CONSIGNE ÉCRITE 1: Recopiez le passage du texte sur Israël un an après le 7 octobre compris entre « Un an après la » et « des passeurs mafieux !) », ces deux bornes incluses.
===== TEXTE FOURNI =====
Israël, un an après.

Un an après la tragédie du 7 octobre Israël est seul. Mais ce n’est pas nouveau. Le pays est né dans la solitude. Au lendemain du vote de l’ONU en 1948 les pays musulmans ont lancé leurs armées sur Israël et refusé le plan de partage qui était sur la table : ceux qui aujourd’hui revendiquent un État arabe en Cisjordanie feraient bien de s’en souvenir. 

 

Il serait juste de remarquer aussi la solitude des palestiniens. Après leur exode les « frères » arabes les ont abandonnés. Au lieu d’aider les réfugiés à créer un État, ce qui était alors possible, ils les ont laissés seuls croupir dans des camps et même massacrés comme en Syrie. Aujourd’hui encore l’Égypte n’accueille aucun réfugié de Gaza (sauf quelques privilégiés moyennant un péage exigé par des passeurs mafieux !)
===== INFORMATIONS FOURNIES =====
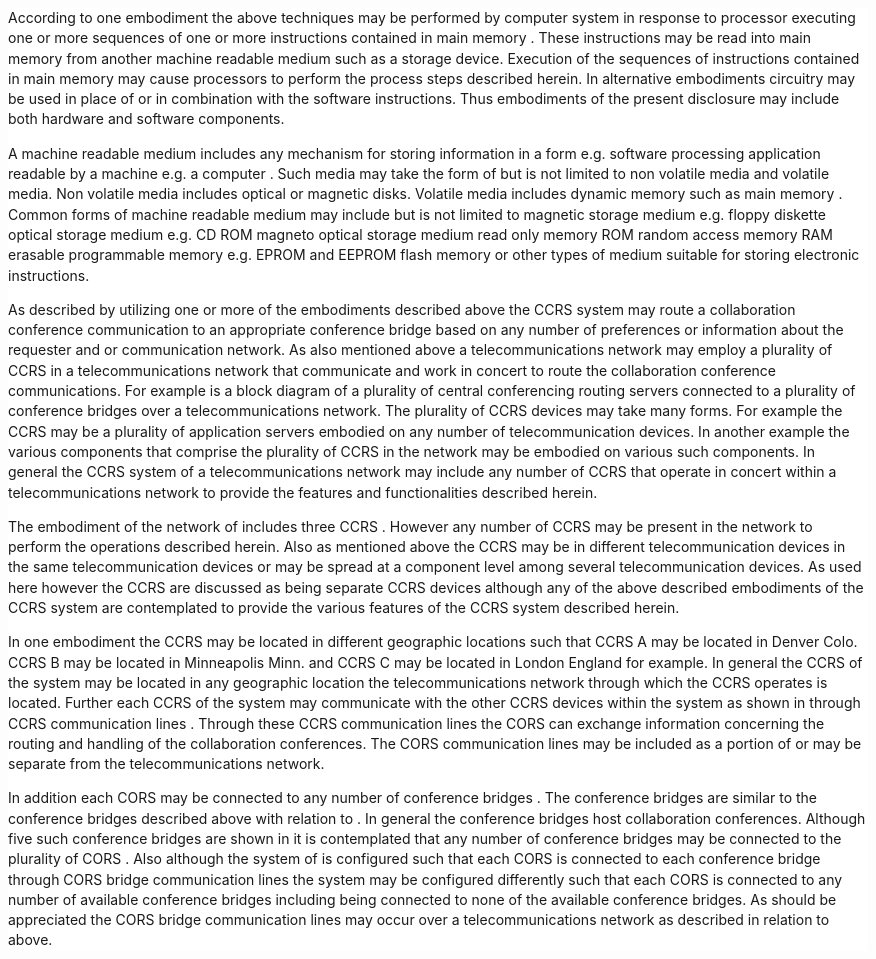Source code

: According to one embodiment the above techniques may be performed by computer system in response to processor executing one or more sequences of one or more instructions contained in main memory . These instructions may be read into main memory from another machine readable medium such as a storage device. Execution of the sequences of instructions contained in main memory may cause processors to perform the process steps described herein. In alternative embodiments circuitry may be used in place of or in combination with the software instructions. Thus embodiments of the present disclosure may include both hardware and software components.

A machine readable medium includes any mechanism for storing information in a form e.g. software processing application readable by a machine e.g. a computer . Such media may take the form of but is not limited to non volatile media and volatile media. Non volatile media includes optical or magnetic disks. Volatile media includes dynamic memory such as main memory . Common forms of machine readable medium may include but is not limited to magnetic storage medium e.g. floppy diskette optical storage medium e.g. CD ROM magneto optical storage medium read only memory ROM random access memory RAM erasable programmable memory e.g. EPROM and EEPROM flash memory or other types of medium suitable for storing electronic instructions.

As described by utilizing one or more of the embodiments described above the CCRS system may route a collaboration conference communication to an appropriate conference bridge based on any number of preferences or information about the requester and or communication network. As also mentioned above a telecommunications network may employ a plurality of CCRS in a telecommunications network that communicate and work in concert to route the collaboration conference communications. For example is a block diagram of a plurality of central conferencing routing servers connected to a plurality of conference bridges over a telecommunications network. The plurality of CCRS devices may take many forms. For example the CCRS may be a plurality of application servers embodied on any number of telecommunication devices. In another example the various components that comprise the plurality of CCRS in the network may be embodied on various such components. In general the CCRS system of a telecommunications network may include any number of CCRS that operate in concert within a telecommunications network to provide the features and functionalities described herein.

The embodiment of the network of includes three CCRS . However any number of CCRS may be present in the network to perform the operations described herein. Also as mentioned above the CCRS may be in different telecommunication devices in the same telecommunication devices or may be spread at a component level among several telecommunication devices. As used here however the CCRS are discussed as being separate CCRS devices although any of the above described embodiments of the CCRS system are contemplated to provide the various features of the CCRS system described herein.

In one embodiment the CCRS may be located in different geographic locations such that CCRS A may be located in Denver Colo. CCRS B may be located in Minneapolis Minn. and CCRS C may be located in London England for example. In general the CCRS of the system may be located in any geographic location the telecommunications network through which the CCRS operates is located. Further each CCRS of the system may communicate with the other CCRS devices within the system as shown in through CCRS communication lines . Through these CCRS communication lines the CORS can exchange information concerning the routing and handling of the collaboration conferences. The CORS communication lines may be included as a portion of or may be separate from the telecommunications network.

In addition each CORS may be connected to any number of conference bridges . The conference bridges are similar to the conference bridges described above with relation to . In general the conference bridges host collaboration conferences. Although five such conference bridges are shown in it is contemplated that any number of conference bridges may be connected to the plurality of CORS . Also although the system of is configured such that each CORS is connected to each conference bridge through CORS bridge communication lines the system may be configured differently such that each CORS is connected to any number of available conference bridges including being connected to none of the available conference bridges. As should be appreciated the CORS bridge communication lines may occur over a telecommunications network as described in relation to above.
=====
===== INFORMATIONS FOURNIES =====
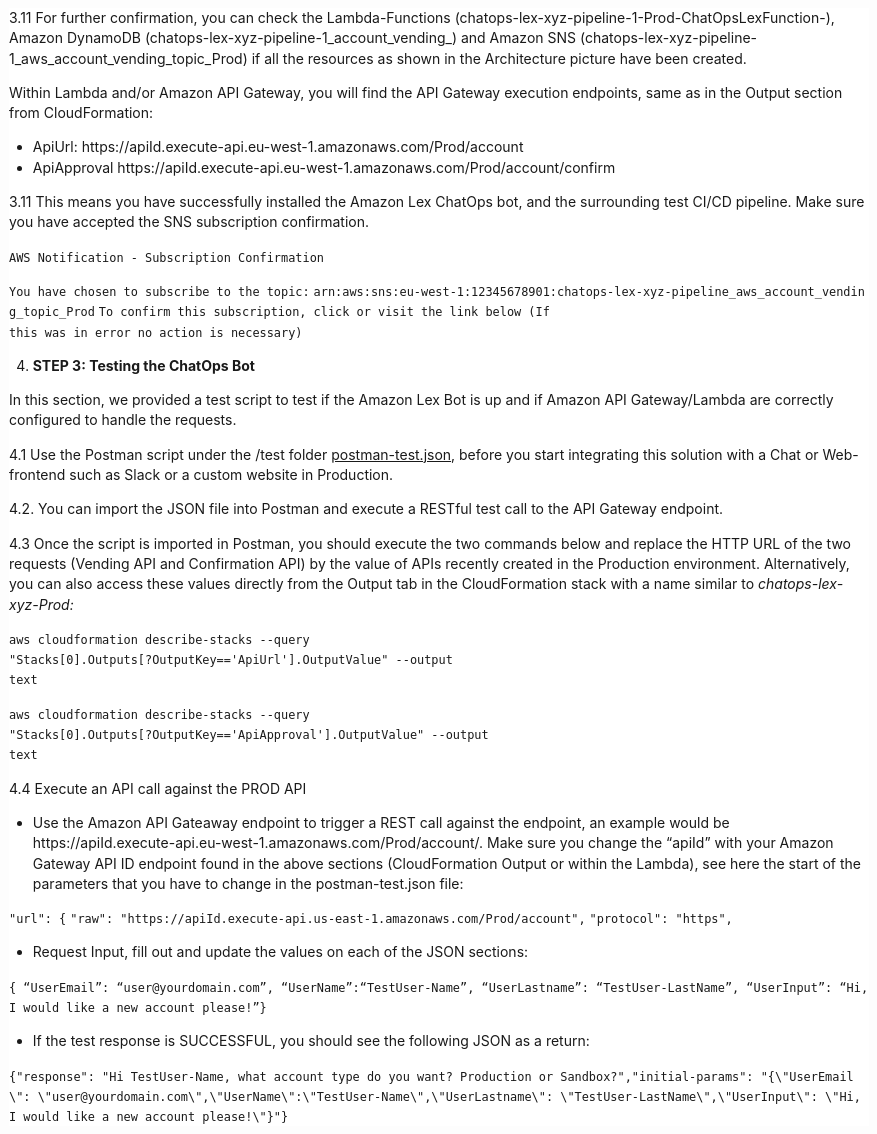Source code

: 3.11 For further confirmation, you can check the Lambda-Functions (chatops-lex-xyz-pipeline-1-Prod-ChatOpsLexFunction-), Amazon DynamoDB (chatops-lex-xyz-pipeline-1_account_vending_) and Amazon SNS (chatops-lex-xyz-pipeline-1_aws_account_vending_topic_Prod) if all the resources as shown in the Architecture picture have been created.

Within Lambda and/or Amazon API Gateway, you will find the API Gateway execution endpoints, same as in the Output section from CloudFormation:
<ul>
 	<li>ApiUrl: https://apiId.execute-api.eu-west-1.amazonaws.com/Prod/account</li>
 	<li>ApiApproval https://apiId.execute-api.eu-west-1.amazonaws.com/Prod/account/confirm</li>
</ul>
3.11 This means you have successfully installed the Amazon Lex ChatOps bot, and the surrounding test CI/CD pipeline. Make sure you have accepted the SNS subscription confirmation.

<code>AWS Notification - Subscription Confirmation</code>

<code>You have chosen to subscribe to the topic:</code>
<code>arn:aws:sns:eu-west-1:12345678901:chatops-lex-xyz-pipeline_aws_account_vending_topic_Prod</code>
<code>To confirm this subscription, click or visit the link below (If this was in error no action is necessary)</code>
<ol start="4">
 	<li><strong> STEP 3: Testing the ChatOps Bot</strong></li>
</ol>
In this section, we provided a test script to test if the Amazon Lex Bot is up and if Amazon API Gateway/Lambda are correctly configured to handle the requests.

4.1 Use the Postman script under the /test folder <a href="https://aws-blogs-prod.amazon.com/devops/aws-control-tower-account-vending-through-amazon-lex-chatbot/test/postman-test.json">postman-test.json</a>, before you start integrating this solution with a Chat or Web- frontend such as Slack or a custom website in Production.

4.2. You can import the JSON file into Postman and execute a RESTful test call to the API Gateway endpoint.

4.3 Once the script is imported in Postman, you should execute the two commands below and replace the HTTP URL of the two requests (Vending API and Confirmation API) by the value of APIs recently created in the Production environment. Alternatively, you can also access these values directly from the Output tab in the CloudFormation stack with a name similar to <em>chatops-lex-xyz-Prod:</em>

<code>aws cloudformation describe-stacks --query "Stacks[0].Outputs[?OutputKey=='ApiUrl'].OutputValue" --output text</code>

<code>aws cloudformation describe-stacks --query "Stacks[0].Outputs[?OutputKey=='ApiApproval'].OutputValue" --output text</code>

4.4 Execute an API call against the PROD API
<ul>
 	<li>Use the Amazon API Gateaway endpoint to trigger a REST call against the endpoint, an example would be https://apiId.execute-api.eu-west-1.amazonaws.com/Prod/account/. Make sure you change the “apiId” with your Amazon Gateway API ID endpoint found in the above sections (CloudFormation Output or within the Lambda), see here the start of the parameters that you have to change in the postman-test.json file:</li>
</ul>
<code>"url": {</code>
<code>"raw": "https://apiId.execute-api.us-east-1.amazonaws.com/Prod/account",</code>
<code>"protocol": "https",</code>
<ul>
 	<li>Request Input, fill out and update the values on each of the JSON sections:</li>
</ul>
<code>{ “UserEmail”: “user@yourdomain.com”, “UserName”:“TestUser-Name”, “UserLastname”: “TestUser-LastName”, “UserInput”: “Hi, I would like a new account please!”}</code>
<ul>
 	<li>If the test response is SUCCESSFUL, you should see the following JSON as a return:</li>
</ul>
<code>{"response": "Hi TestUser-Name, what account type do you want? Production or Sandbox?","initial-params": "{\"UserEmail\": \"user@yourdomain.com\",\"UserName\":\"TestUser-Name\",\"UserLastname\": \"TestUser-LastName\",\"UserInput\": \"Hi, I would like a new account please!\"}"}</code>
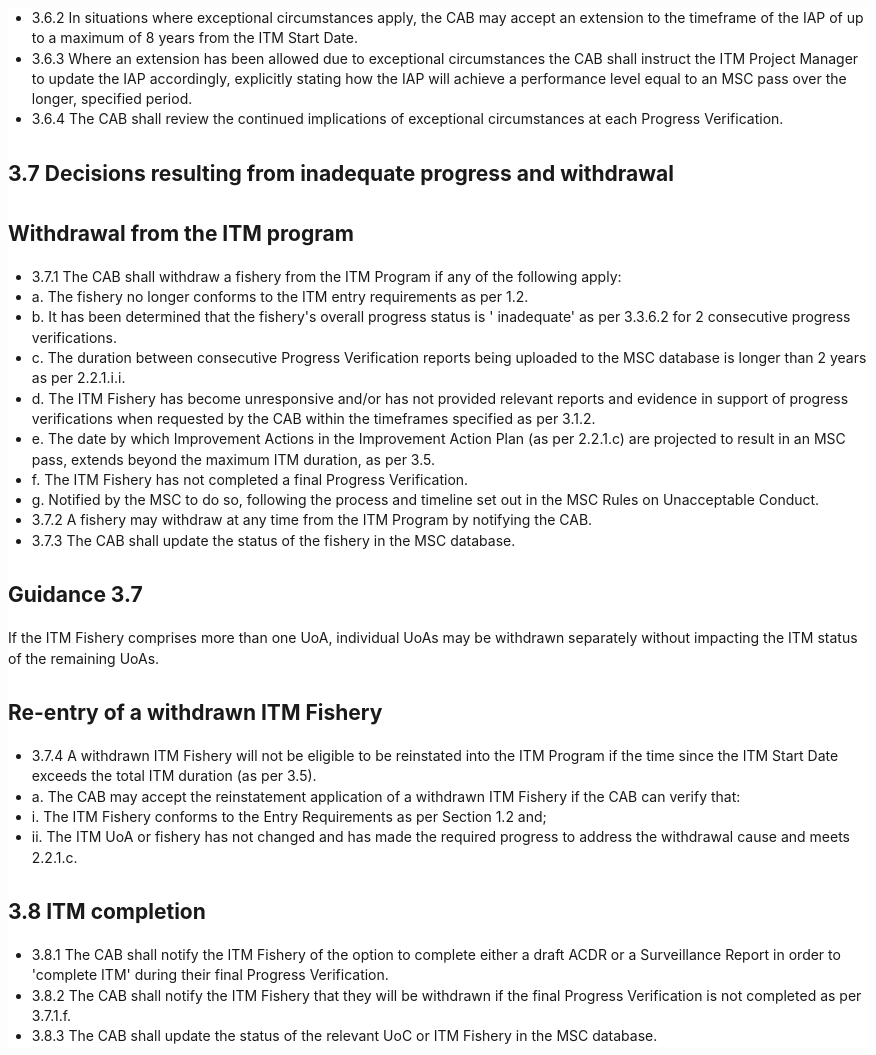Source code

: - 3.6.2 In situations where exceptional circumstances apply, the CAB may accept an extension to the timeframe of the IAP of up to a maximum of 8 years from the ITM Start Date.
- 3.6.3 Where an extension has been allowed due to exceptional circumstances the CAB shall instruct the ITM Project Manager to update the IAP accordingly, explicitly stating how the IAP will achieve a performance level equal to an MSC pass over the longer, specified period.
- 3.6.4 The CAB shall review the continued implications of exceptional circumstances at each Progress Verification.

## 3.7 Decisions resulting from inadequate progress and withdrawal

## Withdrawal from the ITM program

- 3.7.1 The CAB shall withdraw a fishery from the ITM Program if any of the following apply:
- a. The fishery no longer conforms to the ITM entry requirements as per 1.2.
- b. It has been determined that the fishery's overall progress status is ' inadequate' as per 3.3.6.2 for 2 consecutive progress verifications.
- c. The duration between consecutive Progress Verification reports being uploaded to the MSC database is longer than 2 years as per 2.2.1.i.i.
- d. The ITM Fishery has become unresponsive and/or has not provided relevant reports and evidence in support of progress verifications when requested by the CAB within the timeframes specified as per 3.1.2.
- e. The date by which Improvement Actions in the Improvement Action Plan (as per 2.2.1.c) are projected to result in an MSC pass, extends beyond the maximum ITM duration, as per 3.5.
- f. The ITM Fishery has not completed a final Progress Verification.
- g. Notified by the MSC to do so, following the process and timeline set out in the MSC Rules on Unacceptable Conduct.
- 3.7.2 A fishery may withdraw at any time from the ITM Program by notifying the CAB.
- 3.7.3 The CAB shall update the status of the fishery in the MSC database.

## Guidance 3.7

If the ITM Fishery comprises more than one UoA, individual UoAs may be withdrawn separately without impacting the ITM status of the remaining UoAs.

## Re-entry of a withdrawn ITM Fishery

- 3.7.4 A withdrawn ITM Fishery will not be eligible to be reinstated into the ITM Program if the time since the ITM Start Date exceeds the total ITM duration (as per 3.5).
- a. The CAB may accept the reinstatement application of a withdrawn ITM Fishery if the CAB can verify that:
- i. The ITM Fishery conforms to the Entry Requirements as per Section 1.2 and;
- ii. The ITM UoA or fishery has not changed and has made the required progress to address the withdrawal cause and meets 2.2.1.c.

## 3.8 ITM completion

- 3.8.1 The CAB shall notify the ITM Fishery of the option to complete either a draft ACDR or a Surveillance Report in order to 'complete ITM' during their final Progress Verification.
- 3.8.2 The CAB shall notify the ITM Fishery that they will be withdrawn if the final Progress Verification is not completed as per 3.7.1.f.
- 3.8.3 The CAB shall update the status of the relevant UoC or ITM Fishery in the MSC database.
=====
===== INFORMATIONS FOURNIES =====
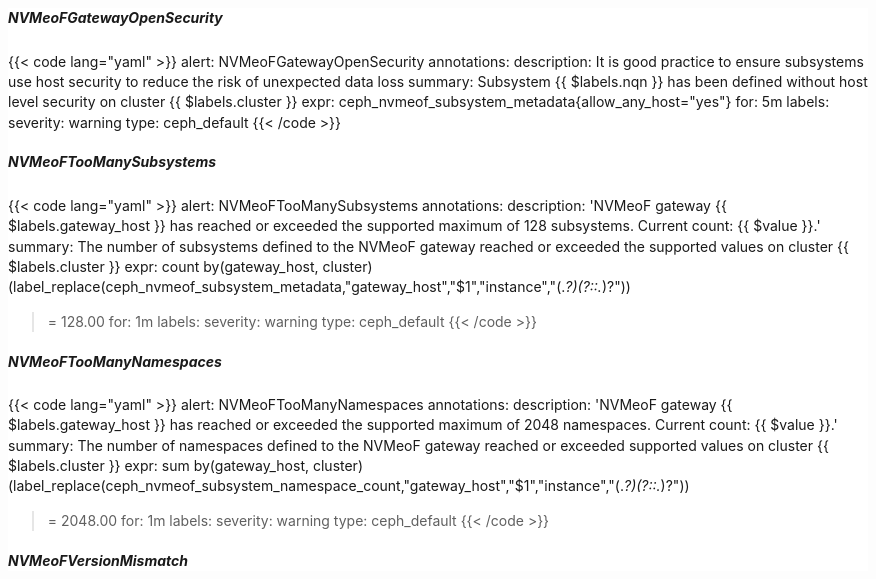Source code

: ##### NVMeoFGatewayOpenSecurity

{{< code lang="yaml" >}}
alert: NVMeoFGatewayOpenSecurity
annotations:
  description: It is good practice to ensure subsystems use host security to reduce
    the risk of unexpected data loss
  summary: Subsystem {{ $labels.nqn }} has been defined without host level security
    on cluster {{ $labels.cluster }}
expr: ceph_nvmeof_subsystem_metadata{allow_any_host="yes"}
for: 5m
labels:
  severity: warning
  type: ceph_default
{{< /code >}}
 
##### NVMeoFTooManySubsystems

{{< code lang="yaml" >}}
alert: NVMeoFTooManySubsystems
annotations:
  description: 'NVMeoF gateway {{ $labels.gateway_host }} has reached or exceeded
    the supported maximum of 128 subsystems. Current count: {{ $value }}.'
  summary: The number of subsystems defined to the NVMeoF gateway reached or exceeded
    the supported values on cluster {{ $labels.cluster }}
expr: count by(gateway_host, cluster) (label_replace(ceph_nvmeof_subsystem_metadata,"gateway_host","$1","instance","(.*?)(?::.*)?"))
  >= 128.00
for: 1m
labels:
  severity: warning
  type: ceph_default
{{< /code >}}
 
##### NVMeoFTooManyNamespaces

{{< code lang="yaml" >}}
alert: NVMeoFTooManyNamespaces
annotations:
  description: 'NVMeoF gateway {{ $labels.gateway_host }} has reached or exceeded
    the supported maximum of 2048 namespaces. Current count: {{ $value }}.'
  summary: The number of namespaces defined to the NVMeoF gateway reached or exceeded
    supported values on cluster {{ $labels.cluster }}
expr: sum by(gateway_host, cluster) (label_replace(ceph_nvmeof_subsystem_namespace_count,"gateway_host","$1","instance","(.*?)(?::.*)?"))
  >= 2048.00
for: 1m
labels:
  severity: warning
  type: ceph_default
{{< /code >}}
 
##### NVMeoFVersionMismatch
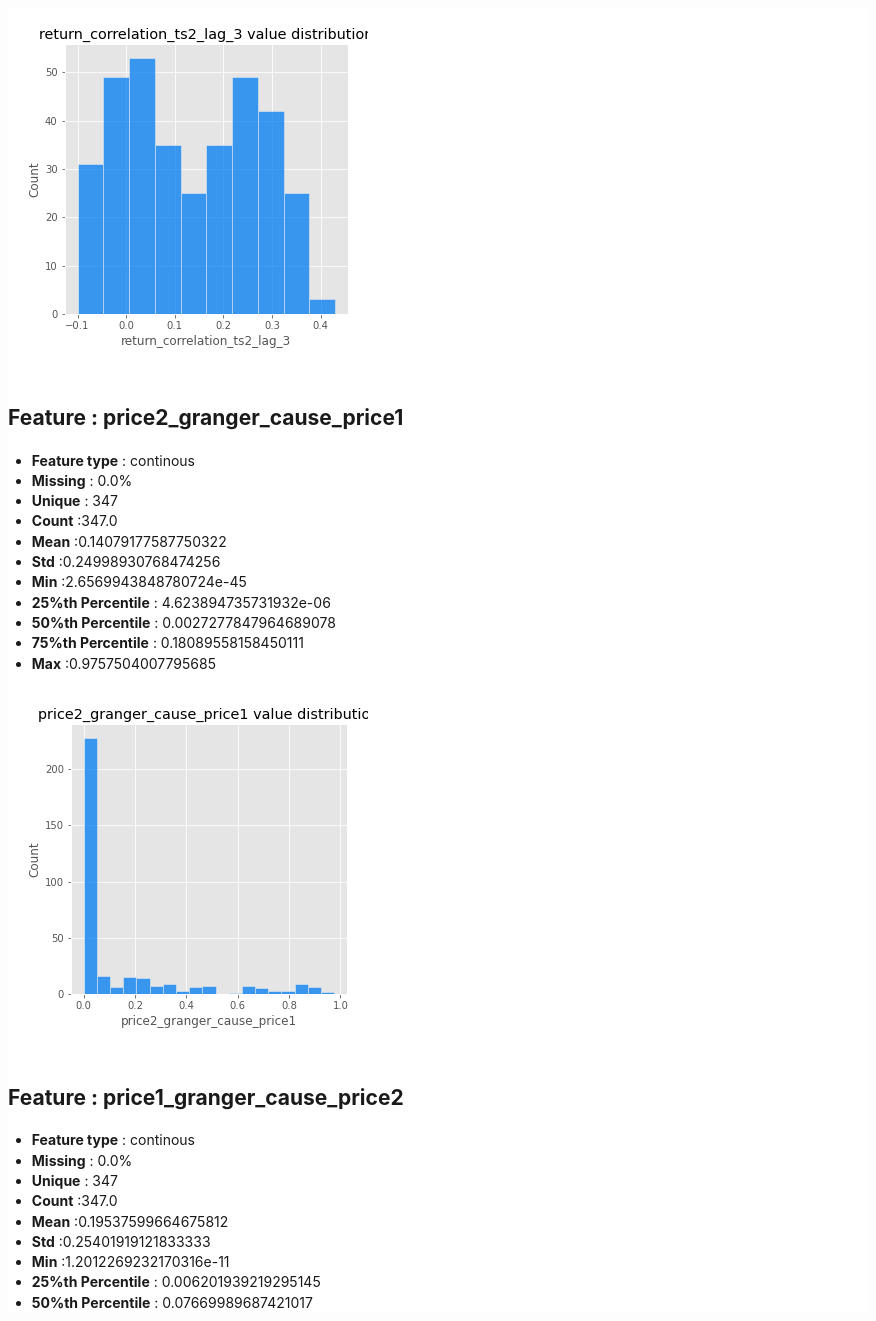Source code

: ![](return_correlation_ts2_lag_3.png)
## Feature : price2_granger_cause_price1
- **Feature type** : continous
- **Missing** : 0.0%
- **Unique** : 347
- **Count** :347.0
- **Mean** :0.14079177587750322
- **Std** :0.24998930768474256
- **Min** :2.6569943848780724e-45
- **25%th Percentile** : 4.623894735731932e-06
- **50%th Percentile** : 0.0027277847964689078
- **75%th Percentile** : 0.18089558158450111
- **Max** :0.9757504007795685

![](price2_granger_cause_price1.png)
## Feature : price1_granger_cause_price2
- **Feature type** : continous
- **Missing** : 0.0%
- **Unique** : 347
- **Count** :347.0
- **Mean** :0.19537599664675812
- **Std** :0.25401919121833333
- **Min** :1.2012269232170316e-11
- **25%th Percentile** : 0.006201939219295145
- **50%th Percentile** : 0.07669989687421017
=====
CONSIGNE ÉCRITE 2: Relevez chaque ligne des enregistrements qui contient le mot « inadequate », en tenant compte de la casse.

RÉSULTAT OBTENU 1:
Un an après la tragédie du 7 octobre Israël est seul. Mais ce n’est pas nouveau. Le pays est né dans la solitude. Au lendemain du vote de l’ONU en 1948 les pays musulmans ont lancé leurs armées sur Israël et refusé le plan de partage qui était sur la table : ceux qui aujourd’hui revendiquent un État arabe en Cisjordanie feraient bien de s’en souvenir. 

 

Il serait juste de remarquer aussi la solitude des palestiniens. Après leur exode les « frères » arabes les ont abandonnés. Au lieu d’aider les réfugiés à créer un État, ce qui était alors possible, ils les ont laissés seuls croupir dans des camps et même massacrés comme en Syrie. Aujourd’hui encore l’Égypte n’accueille aucun réfugié de Gaza (sauf quelques privilégiés moyennant un péage exigé par des passeurs mafieux !)

RÉSULTAT OBTENU 2:
## 3.7 Decisions resulting from inadequate progress and withdrawal
- b. It has been determined that the fishery's overall progress status is ' inadequate' as per 3.3.6.2 for 2 consecutive progress verifications.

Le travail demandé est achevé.